イギリスで低炭素なセメントを製造するMaterial Evolutionが、シリーズAラウンドで1,500万ポンドを調達したと発表しました。
このラウンドは、建築環境と製造業の脱炭素化に特化したアーリーステージのVCであるKOMPAS VCが主導し、Norrsken VCとCircleRock Capital、Play Fair Capital、At One Ventures、SkyRiver Ventures、HG Ventures、Techstarsが加わっています。
Tech Crunchが報じたところによると、この投資は通常のセメント(OPC)と比較してカーボンフットプリントが85%低い、低炭素セメントの生産規模拡大に使われる予定です。
Material Evolutionは自社の技術力を差別化のポイントとして挙げており、独自の手法を活用することでより化石燃料の使用をより削減することができるといいます。
セメントはその製造工程で原材料を一度高温で加熱、急速冷却します。
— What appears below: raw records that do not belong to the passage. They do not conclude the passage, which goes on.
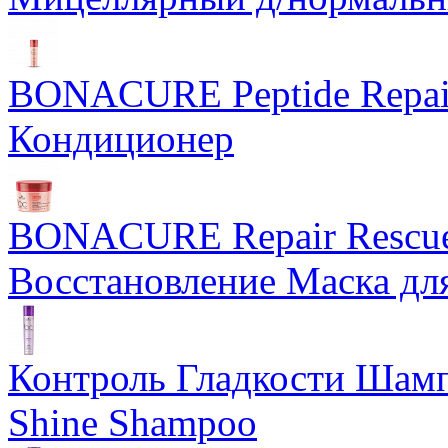
BONACURE Peptide Repair
Кондиционер
BONACURE Repair Rescue 
Восстановление Маска дл
Контроль Гладкости Ша
Shine Shampoo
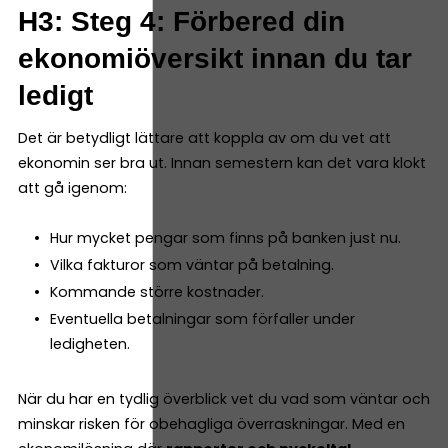
H3: Steg 4: Förbered din
ekonomiöversikt innan du tar
ledigt
Det är betydligt lättare att koppla av om du vet att
ekonomin ser bra ut. Innan semestern kan det vara klokt
att gå igenom:
Hur mycket pengar som finns på banken just nu.
Vilka fakturor som väntar på betalning.
Kommande större kostnader.
Eventuella betalningar som förfaller under
ledigheten.
När du har en tydlig överblick vet du vad som väntar och
minskar risken för obehagliga överraskningar. Med en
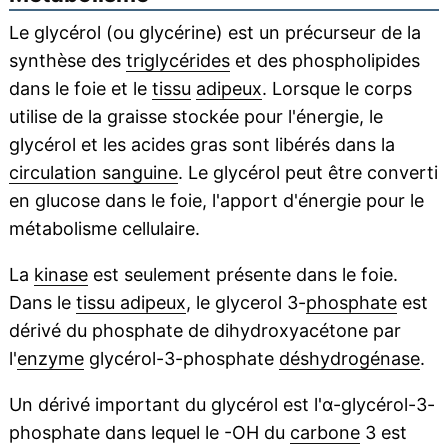
Le glycérol (ou glycérine) est un précurseur de la
synthèse des
triglycérides
et des phospholipides
dans le foie et le
tissu
adipeux
. Lorsque le corps
utilise de la graisse stockée pour l'énergie, le
glycérol et les acides gras sont libérés dans la
circulation sanguine
. Le glycérol peut être converti
en glucose dans le foie, l'apport d'énergie pour le
métabolisme cellulaire.
La
kinase
est seulement présente dans le foie.
Dans le
tissu adipeux
, le glycerol 3-
phosphate
est
dérivé du phosphate de dihydroxyacétone par
l'
enzyme
glycérol-3-phosphate
déshydrogénase
.
Un dérivé important du glycérol est l'α-glycérol-3-
phosphate dans lequel le -OH du
carbone
3 est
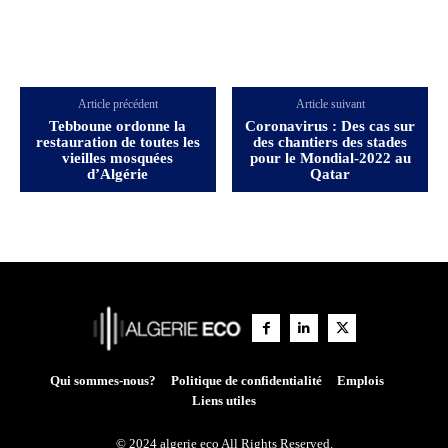
Article précédent
Article suivant
Tebboune ordonne la
Coronavirus : Des cas sur
restauration de toutes les
des chantiers des stades
vieilles mosquées
pour le Mondial-2022 au
d’Algérie
Qatar
Qui sommes-nous?
Politique de confidentialité
Emplois
Liens utiles
© 2024 algerie eco All Rights Reserved.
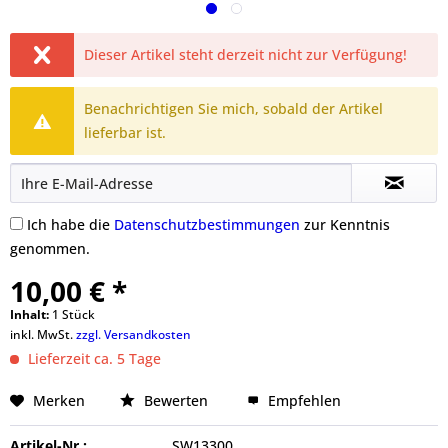
Dieser Artikel steht derzeit nicht zur Verfügung!
Benachrichtigen Sie mich, sobald der Artikel
lieferbar ist.
Ich habe die
Datenschutzbestimmungen
zur Kenntnis
genommen.
10,00 € *
Inhalt:
1 Stück
inkl. MwSt.
zzgl. Versandkosten
Lieferzeit ca. 5 Tage
Merken
Bewerten
Empfehlen
Artikel-Nr.:
SW13300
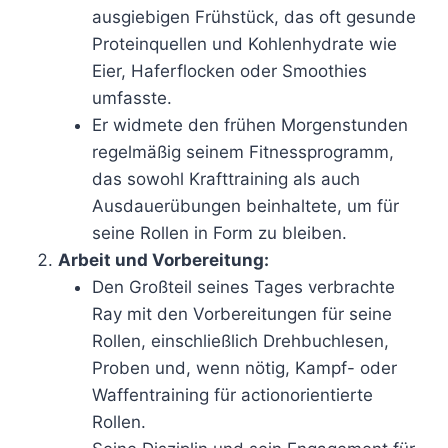
ausgiebigen Frühstück, das oft gesunde
Proteinquellen und Kohlenhydrate wie
Eier, Haferflocken oder Smoothies
umfasste.
Er widmete den frühen Morgenstunden
regelmäßig seinem Fitnessprogramm,
das sowohl Krafttraining als auch
Ausdauerübungen beinhaltete, um für
seine Rollen in Form zu bleiben.
Arbeit und Vorbereitung:
Den Großteil seines Tages verbrachte
Ray mit den Vorbereitungen für seine
Rollen, einschließlich Drehbuchlesen,
Proben und, wenn nötig, Kampf- oder
Waffentraining für actionorientierte
Rollen.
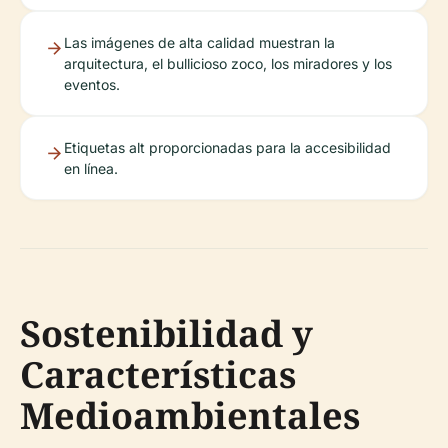
Las imágenes de alta calidad muestran la
arquitectura, el bullicioso zoco, los miradores y los
eventos.
Etiquetas alt proporcionadas para la accesibilidad
en línea.
Sostenibilidad y
Características
Medioambientales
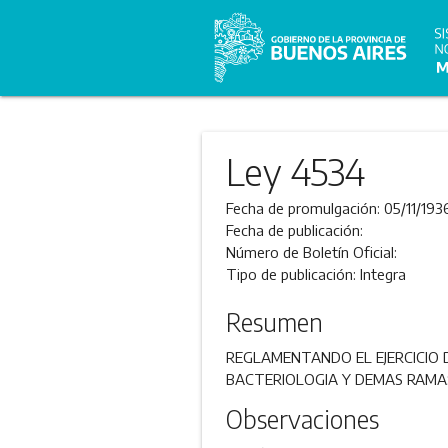
Ley 4534
Fecha de promulgación:
05/11/193
Fecha de publicación:
Número de Boletín Oficial:
Tipo de publicación:
Integra
Resumen
REGLAMENTANDO EL EJERCICIO D
BACTERIOLOGIA Y DEMAS RAMAS
Observaciones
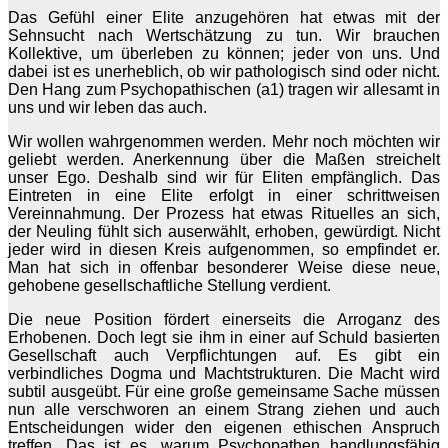
Das Gefühl einer Elite anzugehören hat etwas mit der
Sehnsucht nach Wertschätzung zu tun. Wir brauchen
Kollektive, um überleben zu können; jeder von uns. Und
dabei ist es unerheblich, ob wir pathologisch sind oder nicht.
Den Hang zum Psychopathischen (a1) tragen wir allesamt in
uns und wir leben das auch.
Wir wollen wahrgenommen werden. Mehr noch möchten wir
geliebt werden. Anerkennung über die Maßen streichelt
unser Ego. Deshalb sind wir für Eliten empfänglich. Das
Eintreten in eine Elite erfolgt in einer schrittweisen
Vereinnahmung. Der Prozess hat etwas Rituelles an sich,
der Neuling fühlt sich auserwählt, erhoben, gewürdigt. Nicht
jeder wird in diesen Kreis aufgenommen, so empfindet er.
Man hat sich in offenbar besonderer Weise diese neue,
gehobene gesellschaftliche Stellung verdient.
Die neue Position fördert einerseits die Arroganz des
Erhobenen. Doch legt sie ihm in einer auf Schuld basierten
Gesellschaft auch Verpflichtungen auf. Es gibt ein
verbindliches Dogma und Machtstrukturen. Die Macht wird
subtil ausgeübt. Für eine große gemeinsame Sache müssen
nun alle verschworen an einem Strang ziehen und auch
Entscheidungen wider den eigenen ethischen Anspruch
treffen. Das ist es, warum Psychopathen handlungsfähig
その際に主原料である石灰石から大量のCO2が大気中に放出され、これが従来のセメントが抱える問題点の一つとされてます。データによると、世界のセメントによるCO2排出量は1950年ごろから急増しており、2018年には世界のCO2排出量の8%を占めているという報告もありました。

セメント部門からのCO2排出量をパリ協定の基準に照らし合わせると、2030年までに少なくとも16%の排出量削減が必要となります。
一方で、セメントの生産量は今後も増加していくと推測されています。セメントは、特に低所得国において、経済発展の基盤となることが期待されています。数数多くの人がスラムで暮らす地域では、迅速な住宅ソリューションが必要とされ、さらに清潔な水を届けるインフラ、衛生設備などを建築する際の建材としてセメントは欠かせません。
だからこそ、Material Evolutionのような低炭素セメントの製造に取り組む必要があります。
日本では大成建設が2021年に「カーボンリサイクル・コンクリート」を発表しており、コンクリート製造過程におけるCO2収支マイナスを実現しています。このように、コンクリートの低炭素化へ向けて世界中の企業が研究開発を進めています。